Afghanistan: „Hoffnung auf dünnem Eis“

EKD-Delegation zieht erste Bilanz

Vom 1. bis 5. Februar 2011 hat eine Delegation der Evangelischen Kirche in Deutschland (EKD) Soldatinnen und Soldaten der Deutschen Bundeswehr sowie zivile Aufbauprojekte in Masar-i-Sharif (Afghanistan) besucht. Der Delegation gehörten neben dem Vorsitzenden des Rates der EKD, Präses Nikolaus Schneider, der Friedensbeauftragte des Rates der EKD, Pastor Renke Brahms, sowie der evangelische Militärbischof, Landessuperintendent Martin Dutzmann, an.

Nach der Rückkehr sagte der Ratsvorsitzende heute in Düsseldorf: „Wahrzunehmen und zuzuhören – das war der wichtigste Zweck unserer Reise. Zudem gilt: Viele Soldatinnen und Soldaten sind unsere Gemeindeglieder, und gute Pfarrer besuchen ihre Leute!“ Die Gespräche hätten ihn sehr beeindruckt, so Schneider weiter. Er sei angetan davon, „wie intensiv Angehörige der Bundeswehr ihren Einsatz und ihre persönliche Situation reflektierten.“ Allerdings hätten die Soldatinnen und Soldaten den Eindruck, dass häufig „auf ihrem Rücken“ politische Streitigkeiten ausgetragen würden, „die nichts mit ihnen zu tun haben.“ Schneider bekräftigte, dass die Angehörigen der Bundeswehr gerade angesichts der besonderen Situation in Afghanistan der „aufmerksamen und umfassenden seelsorglichen Begleitung“ bedürften.

Schneider sagte, im Gespräch mit Vertretern ziviler Organisationen in Afghanistan habe ihn positiv überrascht „wie viel dort geschieht“. Auch habe er eine „neue Sicht“ auf das Thema Sicherheit gewonnen. Schneider: „Die Mehrzahl der Mitarbeiterinnen und Mitarbeiter der zivilen Organisationen sagten uns, dass es zurzeit noch nötig ist, dass die Bundeswehr mithilft, Sicherheit in der Fläche zu gewährleisten. So kann die zivile Aufbauarbeit beginnen. Aber auf Dauer, so der Ratsvorsitzende, könne nur eine andere Art von Sicherheit „nachhaltig“ wirken, nämlich, dass die Aufbauarbeit von der afghanischen Bevölkerung gewollt und mitgetragen wird. Diese nachhaltige, langfristige Art von Sicherheit könne von der Bundeswehr nur „vorbereitet“, aber nicht „erzeugt und garantiert“ werden. Deswegen sei es wichtig, so Schneider weiter, dass die „vollständige Übergabe der militärischen und polizeilichen Sicherheitsaufgaben von der Bundeswehr an die afghanischen Kräfte“ bald vollzogen werden könne, denn die Bundeswehr sei schon fast zehn Jahre im Land und deutsche Soldaten dürften nicht zu „Besatzern“ werden.
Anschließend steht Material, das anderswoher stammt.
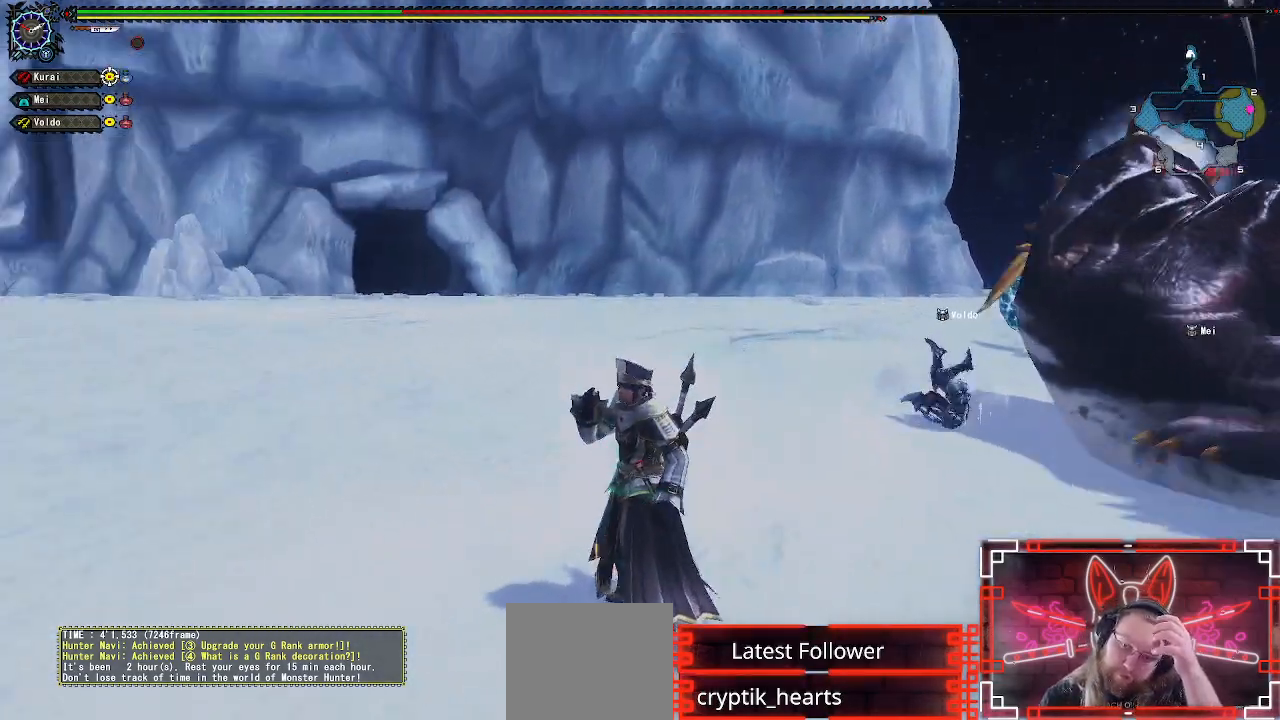
{"buttons": [], "left_stick": "center", "right_stick": "center", "events": [[317, "right_stick", "right"], [450, "right_stick", "center"]]}
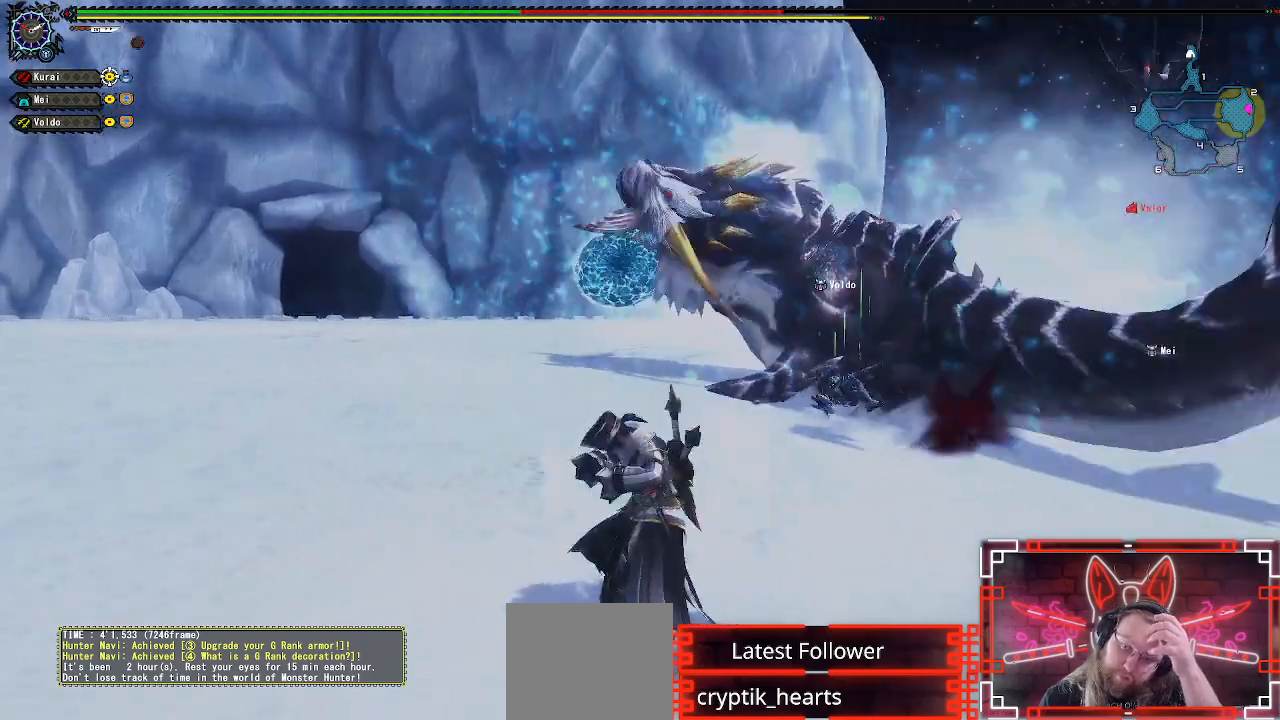
{"buttons": [], "left_stick": "center", "right_stick": "left", "events": [[433, "right_stick", "left"]]}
In einer ersten Bilanz fasste der Ratsvorsitzende seine Eindrücke so zusammen: „Es gibt Hoffnung in Afghanistan – aber es ist Hoffnung auf dünnem Eis. Das heißt: Allen Hoffnungszeichen zum Trotz kann die Mission auch scheitern. Das haben wir bei allen Gesprächspartnern – den militärischen und zivilen – deutlich gehört. Deswegen kommen wir nicht ohne Hoffnung zurück, aber keineswegs sorgenfrei, denn das Eis kann brechen.“

Der Friedensbeauftragte der EKD und leitende Geistliche der Bremischen Evangelischen Kirche, Renke Brahms, erinnerte daran, dass die EKD bereits vor einem Jahr in ihrem Wort „Aus Gottes Frieden leben – für gerechten Frieden sorgen“ ein stärkeres Augenmerk für die zivile Aufbauarbeit gefordert habe. Er bedaure sehr, dass die Mandatsverlängerung im Deutschen Bundestag am 28. Januar 2011 wieder eine „rein militärische“ gewesen sei. Es wäre angemessen gewesen, wenn es neben der offiziellen militärischen auch eine offizielle zivile Mandatierung gegeben hätte. Der öffentliche Blick, so Brahms, sei leider sehr auf das „rein militärische“ fokussiert, dabei sei auch auf dem Sektor des zivilen Aufbaus schon längst vieles „in Gang gekommen“.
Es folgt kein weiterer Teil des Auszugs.